浅井長政の結婚記念日

如月千怜【作者活動終了】

浅井長政の結婚記念日

 浅井長政には三分以内にやらなければならないことがあった。

 妻であるお市が、もうすぐ風呂から上がる時間であった。それまでに彼女には内緒にしたためている書物と書道用具を隠さねばならなかった。


「……急げ、時間がないぞっ」


 急ぎつつも慌てずに、蔵を目指して突き進む長政。彼は明日、結婚記念日を迎えるのであった。

 信長公が政略結婚で彼女を長政に嫁がせたことは、明白である。だがそれを知りながらも、彼は手放しに喜び彼女を迎えた。

 その日は彼にしては珍しく、城に仕える女中達を総動員してありとあらゆる料理を作らせて、彼女を迎えるお祝いの宴を開いたのであった。


 ただそれを見たお市は、喜ぶ一方でわずかながら遠慮の見える笑顔を見せたのであった。長政は、ただ一人それを見抜いていた。

 喜んでくれたことには間違いないが、彼も自分自身で「これだけではまだ何か足りない」と思っていたのであった。

――それの答えを知った長政は、ひと月前になって急に女中たちの元へ駆けた。そして彼は殿という立場でありながらこう言って女中達に頭を下げた。


「市には内密に、私に料理を教えてほしい」


――そう、今年の結婚記念日のお祝いは、なんと長政が自ら彼女に料理を作るというもの。それも、直前まで彼女には気づかれないようにすると。

 女中達は猛反対するも、彼の決意は固かった。


「去年と同じやり方では、気持ちまでは届かんのだっ! 頼む!」


 これが、長政の見つけた、愛を伝える方法の答え。今蔵に運んでいる書物は、料理の手順を自らの手で書き起こし、当日絶対に失敗しないようにという理由でしたためたのだった。
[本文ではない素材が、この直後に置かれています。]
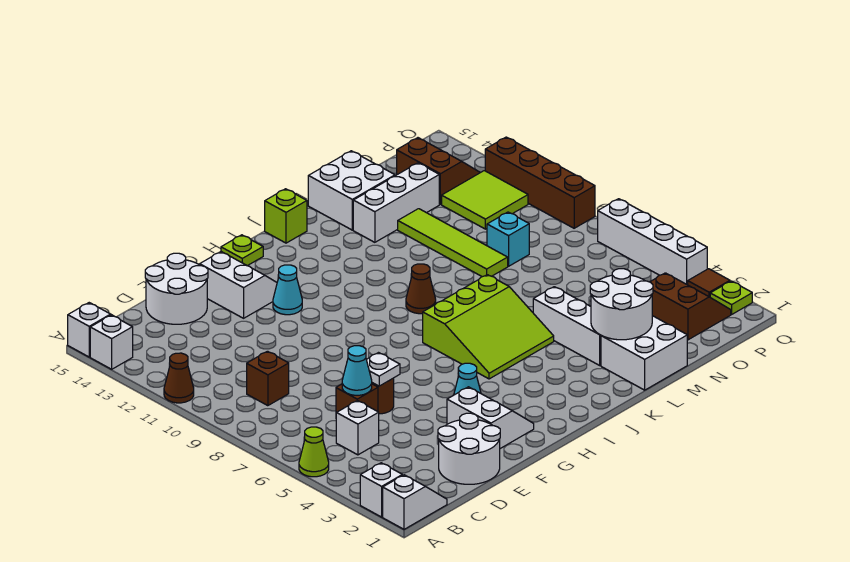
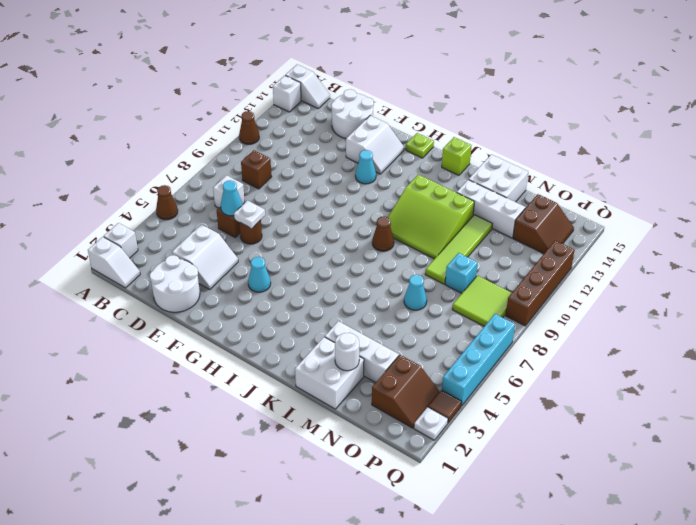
lime cone A5 level 1 -> brown cone A5 level 1
white brick C5 level 1 -> white brick C7 level 1
white slope F2:G3 level 1 top F -> white slope D3:E4 level 1 top D
lime slope I5:K7 level 1 top 7 -> lime slope J10:L12 level 1 top 12
white round brick L2:M3 level 2 -> white round brick M2 level 2
white brick L3:L5 level 1 -> white brick L3:N3 level 1
none -> cyan cone M7 level 1
lime tile O11:P12 level 1 -> lime tile O8:P9 level 1
lime plate Q2 level 1 -> white plate Q2 level 1
white brick Q4:Q7 level 1 -> cyan brick Q4:Q7 level 1

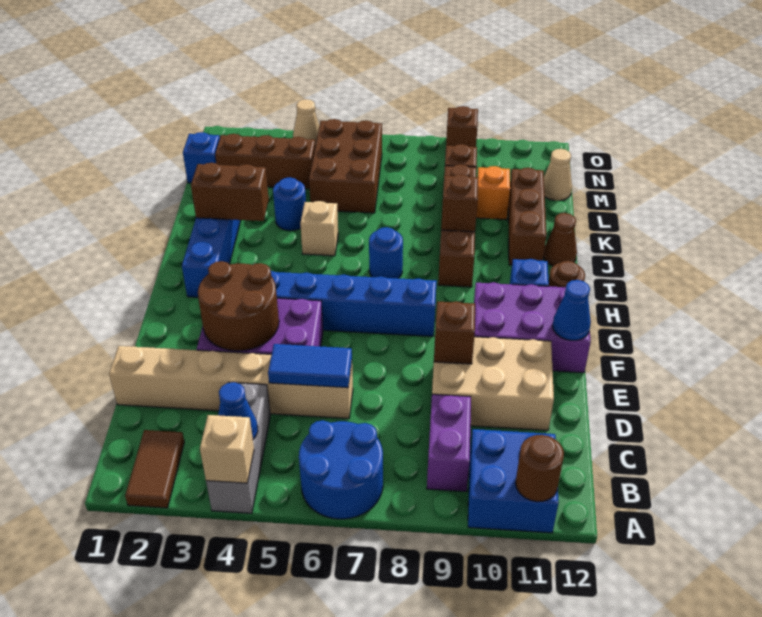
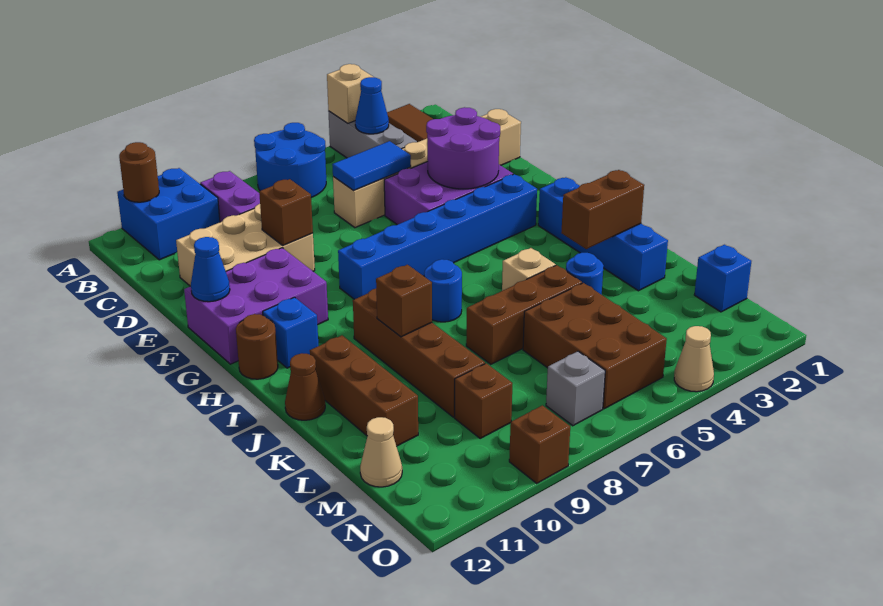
brown round brick E3:F4 level 2 -> purple round brick E3:F4 level 2
orange brick L10 level 1 -> none
brown brick M2:M4 level 1 -> brown brick K5:K7 level 1
none -> grey brick N7 level 1

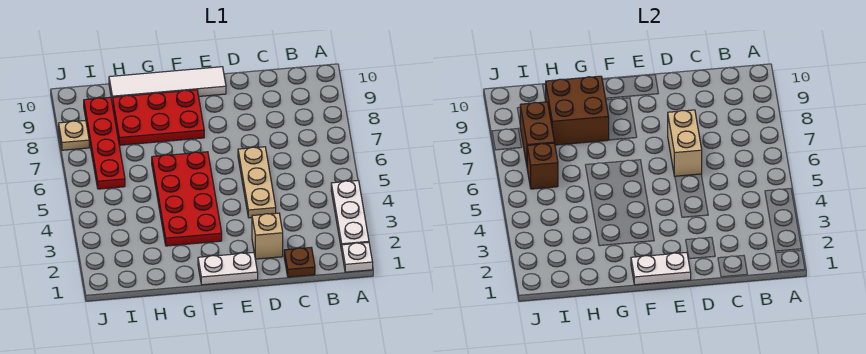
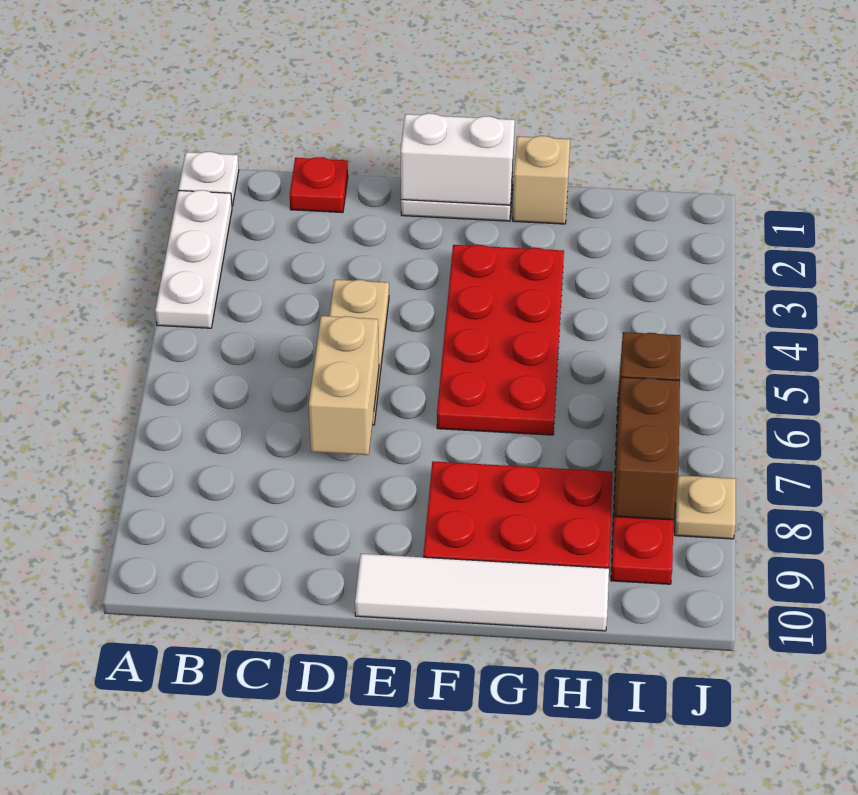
brown plate C1 level 1 -> red plate C1 level 1
tan brick D2 level 1 -> tan brick G1 level 1
white plate E1:F1 level 2 -> white brick E1:F1 level 2
brown brick G8:H9 level 2 -> none

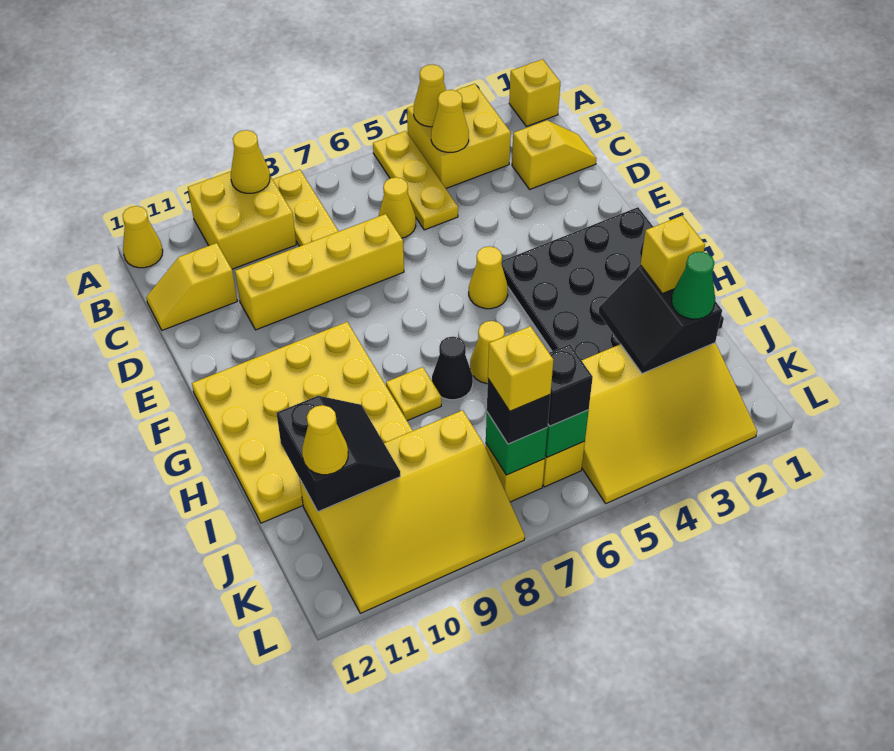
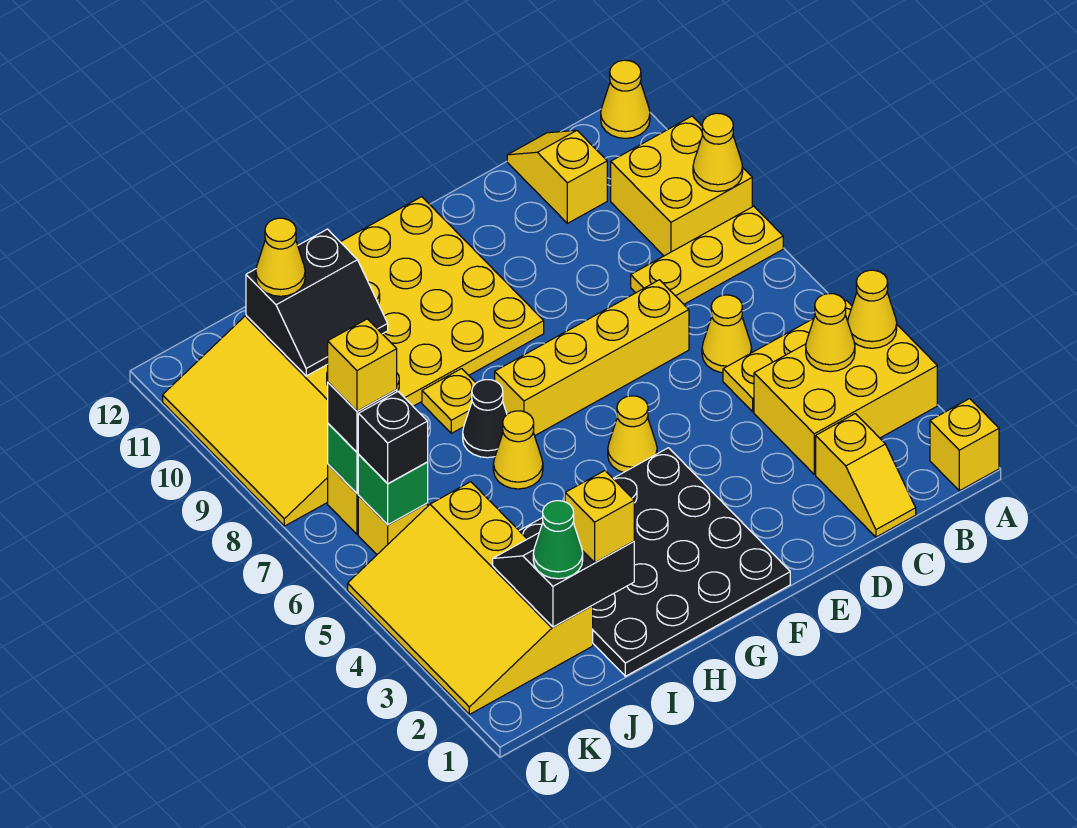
yellow brick A3:B4 level 1 -> yellow brick A3:C4 level 1
yellow brick D7:D10 level 1 -> yellow brick D7:G7 level 1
――そして、当日。長政はお市を食事の席へ連れて行った。


「――長政さま、今日のお料理って?」


 配膳された料理を見て、お市は早くもいつもとの違いに気が付いたようだ。


「――市よ、今日は何の日か、覚えておるか?」

「……覚えているよ。長政さまといっしょに、このお城にやってきた日だから」

「そうだ。去年君がどこか遠慮しながら料理をとっているのを見て、私は自分の間違いに気が付いた」


――その言葉を聞き、お市はますます驚いた。


「――やっぱり、気が付いていたんだ」

「だから、今日は私自らが料理を作った。今日は久々に二人きりで、一緒に食べよう」


 お市が初めに気が付いたのは、盛り付けの違い。女中達のいつもの盛り付けとは、全く異なる癖が出ていたこと。


「長政さま……ありがとう」


 彼女らと比べたらまだまだ美しさが足りないが、自分のことを思っている誰かが苦手なりに一生懸命作ったということは、彼女もわかっていた。


「……私も、その言葉が聞けて嬉しいぞ」






――後に長政は、信長公と方針の違いを巡って争うこととなり落命する。

 だが彼は、死の間際にあってもお市を愛していたという。